Cette remarque faite à la barre par un des avocats des parties civiles demandant que Thierry Desmaret et son groupe pétrolier soient entendus pas le Tribunal résume l’audience de ce mercredi au procès de la salle Jean Mermoz.


D’un côté, l’avocat de la défense Jean Veil selon lequel Total et son patron ne peuvent être appelés à comparaître pour une pure raison de droit : ayant «déjà fait l’objet d’un non-lieu au moins implicite» et le droit n’autorisant pas en France à juger deux fois une personne pour des faits identiques, ses clients seraient donc hors du coup.

De l’autre, les avocats des parties civiles demandeuses de cette citation à comparaître qui contestent ce fait et plaident en se référant à d’autres lectures que celle du code de procédure pénale. Droit devrait être fait à ces parties civiles «pour éviter que l’impunité des uns rende plus insupportable encore la douleur des autres».


Et de citer le cas de cette «simple secrétaire» qui ne devrait pas être privée d’entendre «ne serait-ce qu’une fois» s’expliquer «ceux qui sont aux manettes». De citer aussi «ces instituteurs de l’école Papus» qui n’ayant pas les 750 euros de consignation exigés par la justice «se cotisent pour envoyer un parent d’élève porter leur parole». Ou encore cette étudiante qui ne devrait pas entrer dans la vie avec l’idée selon laquelle il y a la masse de «ceux qui subissent» et quelques puissants «qui feraient défaut».


«Il n’y a pas, en droit français, d’impunité de principe», dit-il encore, créant le silence autour de sa parole.


L’avocat de Total Jean Veil s’est expliqué : si Total et Desmaret ne sont pas présents à l’audience et n’entendent pas s’y rendre, ce n’est «pas un hold-up judiciaire, ni le résultat d’une pression du Grand Capital sur les juges».


Ce serait tout simplement qu’ils ne sont pour «rien» dans l’explosion du 21septembre 2001: Total s’est retrouvé propriétaire de l’usine AZF à la faveur d’une OPE en 1999. AZF était alors une filiale parmi 2.000 autres dans le monde, laquelle «va bien, distribue des dividendes à ses actionnaires et ne nécessite donc pas l’intervention». Les juges auraient, selon Jean Veil, estimé que Desmaret et son groupe étaient de ce fait «hors de cause».


Comment se fait-il, rétorque Simon Cohen, que les maisons-mères soient mises en examen dès que leurs filiales ou sous-traitants abusent de travail clandestin ou de jeux financiers et ne le soient pas dès lors qu’il s’agit de la vie des hommes ? «Le produit l’emporterait donc sur l’individu et la matière sur l’âme?» interroge-t-il dans de grands accents déclamatoires.


C’est un ex-salarié d’AZF qui conclut.
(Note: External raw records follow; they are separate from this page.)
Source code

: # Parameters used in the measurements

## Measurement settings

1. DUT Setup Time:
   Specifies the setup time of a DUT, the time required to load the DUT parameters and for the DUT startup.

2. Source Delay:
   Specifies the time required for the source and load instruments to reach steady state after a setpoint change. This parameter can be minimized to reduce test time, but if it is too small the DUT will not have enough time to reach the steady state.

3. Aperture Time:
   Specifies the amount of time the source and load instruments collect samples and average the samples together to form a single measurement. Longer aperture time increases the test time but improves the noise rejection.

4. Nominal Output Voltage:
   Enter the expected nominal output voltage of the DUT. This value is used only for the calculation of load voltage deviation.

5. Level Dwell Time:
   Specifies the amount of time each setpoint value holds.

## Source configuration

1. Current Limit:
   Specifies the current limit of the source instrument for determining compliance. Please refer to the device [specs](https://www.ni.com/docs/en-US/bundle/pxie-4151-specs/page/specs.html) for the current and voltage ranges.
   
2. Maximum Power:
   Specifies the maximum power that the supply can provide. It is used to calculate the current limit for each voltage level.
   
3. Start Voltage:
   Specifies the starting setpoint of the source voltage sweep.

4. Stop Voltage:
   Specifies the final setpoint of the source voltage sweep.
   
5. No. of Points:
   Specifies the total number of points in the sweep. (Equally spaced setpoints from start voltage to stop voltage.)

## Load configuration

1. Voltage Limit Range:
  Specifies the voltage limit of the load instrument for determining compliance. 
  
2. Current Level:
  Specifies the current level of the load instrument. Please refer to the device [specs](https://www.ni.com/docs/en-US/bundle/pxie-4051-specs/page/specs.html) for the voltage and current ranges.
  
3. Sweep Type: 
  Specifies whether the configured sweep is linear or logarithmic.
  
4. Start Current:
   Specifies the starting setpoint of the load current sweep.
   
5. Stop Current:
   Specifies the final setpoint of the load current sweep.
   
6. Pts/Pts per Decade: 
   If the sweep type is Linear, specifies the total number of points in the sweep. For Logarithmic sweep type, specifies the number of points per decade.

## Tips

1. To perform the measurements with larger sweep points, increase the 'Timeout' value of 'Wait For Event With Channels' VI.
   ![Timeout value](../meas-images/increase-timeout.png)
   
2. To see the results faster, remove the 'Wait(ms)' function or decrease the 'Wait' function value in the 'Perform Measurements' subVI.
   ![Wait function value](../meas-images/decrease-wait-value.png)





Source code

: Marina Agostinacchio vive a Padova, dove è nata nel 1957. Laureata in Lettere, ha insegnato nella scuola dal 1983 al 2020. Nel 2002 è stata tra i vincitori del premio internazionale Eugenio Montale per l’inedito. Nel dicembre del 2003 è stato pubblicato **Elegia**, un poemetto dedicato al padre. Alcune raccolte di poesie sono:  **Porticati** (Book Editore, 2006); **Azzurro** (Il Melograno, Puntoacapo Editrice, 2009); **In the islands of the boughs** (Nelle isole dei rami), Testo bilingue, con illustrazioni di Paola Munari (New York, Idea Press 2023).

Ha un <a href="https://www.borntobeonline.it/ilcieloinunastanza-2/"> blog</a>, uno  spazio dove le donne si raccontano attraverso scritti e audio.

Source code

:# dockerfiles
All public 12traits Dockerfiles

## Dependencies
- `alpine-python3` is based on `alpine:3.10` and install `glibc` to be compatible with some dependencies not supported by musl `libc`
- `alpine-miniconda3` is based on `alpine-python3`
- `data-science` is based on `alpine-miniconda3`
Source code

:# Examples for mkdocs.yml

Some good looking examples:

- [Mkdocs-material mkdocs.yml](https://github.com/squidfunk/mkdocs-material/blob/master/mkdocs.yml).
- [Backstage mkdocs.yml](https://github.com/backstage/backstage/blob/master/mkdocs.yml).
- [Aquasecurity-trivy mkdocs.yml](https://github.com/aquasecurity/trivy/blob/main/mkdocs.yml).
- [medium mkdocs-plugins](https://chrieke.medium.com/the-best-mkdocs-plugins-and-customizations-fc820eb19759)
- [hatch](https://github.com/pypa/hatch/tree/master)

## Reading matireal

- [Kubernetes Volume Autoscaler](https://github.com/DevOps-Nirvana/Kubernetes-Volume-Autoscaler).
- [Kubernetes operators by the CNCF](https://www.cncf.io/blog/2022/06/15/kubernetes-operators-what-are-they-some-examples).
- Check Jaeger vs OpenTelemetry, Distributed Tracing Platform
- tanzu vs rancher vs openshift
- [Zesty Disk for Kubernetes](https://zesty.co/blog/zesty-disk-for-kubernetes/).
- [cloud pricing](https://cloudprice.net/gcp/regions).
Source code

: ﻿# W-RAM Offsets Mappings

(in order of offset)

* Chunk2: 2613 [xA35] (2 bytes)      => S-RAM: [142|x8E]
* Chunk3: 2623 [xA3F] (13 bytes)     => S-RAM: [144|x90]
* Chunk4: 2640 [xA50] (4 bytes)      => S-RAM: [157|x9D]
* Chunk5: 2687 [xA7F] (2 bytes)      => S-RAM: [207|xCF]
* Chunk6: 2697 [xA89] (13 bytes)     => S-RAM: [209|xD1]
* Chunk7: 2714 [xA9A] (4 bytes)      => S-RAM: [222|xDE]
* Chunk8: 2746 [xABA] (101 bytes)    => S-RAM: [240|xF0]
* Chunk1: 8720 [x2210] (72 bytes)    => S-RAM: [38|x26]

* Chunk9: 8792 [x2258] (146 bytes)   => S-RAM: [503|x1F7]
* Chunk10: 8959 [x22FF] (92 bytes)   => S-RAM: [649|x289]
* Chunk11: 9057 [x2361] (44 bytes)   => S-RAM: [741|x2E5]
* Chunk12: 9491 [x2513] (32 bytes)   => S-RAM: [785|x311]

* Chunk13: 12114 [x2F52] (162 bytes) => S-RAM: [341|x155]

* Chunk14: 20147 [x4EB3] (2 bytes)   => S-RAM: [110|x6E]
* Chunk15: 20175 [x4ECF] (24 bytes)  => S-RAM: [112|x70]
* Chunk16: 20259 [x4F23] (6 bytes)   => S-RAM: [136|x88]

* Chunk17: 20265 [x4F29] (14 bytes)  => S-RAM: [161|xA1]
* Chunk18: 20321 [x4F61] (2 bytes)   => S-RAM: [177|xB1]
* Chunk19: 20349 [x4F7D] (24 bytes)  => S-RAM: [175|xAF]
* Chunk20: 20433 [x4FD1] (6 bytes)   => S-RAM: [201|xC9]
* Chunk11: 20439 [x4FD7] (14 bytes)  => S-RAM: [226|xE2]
Georges Abelan, 25 ans de travail sur le site dont 12 comme chef d’équipe dans l’unité des produits chlorés demande la citation de Total et Desmaret parce qu’ayant toujours travaillé avec une hiérarchie au-dessus de lui, il ne peut pas comprendre que le patron de son patron soit considéré comme a priori exonéré de toute responsabilité. La même justice pour tous, demande-t-il. Il dit aussi être là «au nom de tous (ses) camarades décédés»


Cette demande de citation est mise en délibéré à ce jeudi 14 heures.